→ PAGE TEXT:
Big Memory, Part 2

Author’s Note: This is part 2 of a series of posts about my adventures in building a “large”, in-memory hash table. Part 1 introduced our goals and our approach to the task at hand. This post is a summary of some of the research I’ve done to familiarize myself with the problem.


Our current approach to custom attribution models is very simple: pay Amazon thousands of dollars a month and “do it in the cloud” with Elastic MapReduce. In Hadoop, we partition the data by user, sort by time, identify their conversion events, and run an attribution model on these conversion-terminated “chains” of events. This is both costly and more cumbersome than we’d like.

A faster, cheaper, and arguably more transparent approach might be to pipe the live events to a service that could buffer and assemble these chains in memory and output “completed” chains (when a conversion event arrived) to a separate service to do the model computation.

We’ve come to the conclusion that a large in-memory hash table could be suitable to the task. Our specifications for said hash table are:

  • 1.5 billion 64-bit keys, uniformly and randomly distributed
  • values between 16 bytes and 16 kilobytes
  • deployed to one machine, all in-memory
  • sustained 200,000 updates per second over the course of a 14-hour “internet day”

Before jumping into building one of these, I thought I’d learn a bit about hash tables themselves.

The Research

Naturally, my research began with Wikipedia. The article on hash tables is a fairly comprehensive overview. From there, I read handful of papers and articles to dig a little deeper. Below are a selection that helped me immensely.

→ GIVEN INFORMATION:
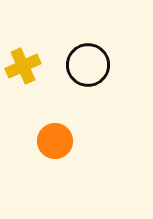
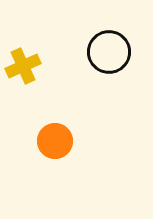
black circle: moved 21 px right, 13 px up
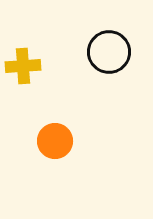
yellow cross: rotated 20 degrees clockwise
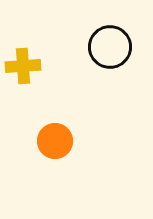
black circle: moved 1 px right, 5 px up
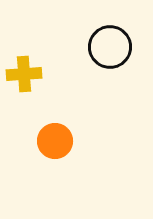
yellow cross: moved 1 px right, 8 px down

→ GOAL OF THE EXERCISE:
Can you write out the complete Big Memory post, word for word? Rely on the Big Memory post alone, not the material.

→ RESPONSE BELOW:
Big Memory, Part 2

Author’s Note: This is part 2 of a series of posts about my adventures in building a “large”, in-memory hash table. Part 1 introduced our goals and our approach to the task at hand. This post is a summary of some of the research I’ve done to familiarize myself with the problem.


Our current approach to custom attribution models is very simple: pay Amazon thousands of dollars a month and “do it in the cloud” with Elastic MapReduce. In Hadoop, we partition the data by user, sort by time, identify their conversion events, and run an attribution model on these conversion-terminated “chains” of events. This is both costly and more cumbersome than we’d like.

A faster, cheaper, and arguably more transparent approach might be to pipe the live events to a service that could buffer and assemble these chains in memory and output “completed” chains (when a conversion event arrived) to a separate service to do the model computation.

We’ve come to the conclusion that a large in-memory hash table could be suitable to the task. Our specifications for said hash table are:

  • 1.5 billion 64-bit keys, uniformly and randomly distributed
  • values between 16 bytes and 16 kilobytes
  • deployed to one machine, all in-memory
  • sustained 200,000 updates per second over the course of a 14-hour “internet day”

Before jumping into building one of these, I thought I’d learn a bit about hash tables themselves.

The Research

Naturally, my research began with Wikipedia. The article on hash tables is a fairly comprehensive overview. From there, I read handful of papers and articles to dig a little deeper. Below are a selection that helped me immensely.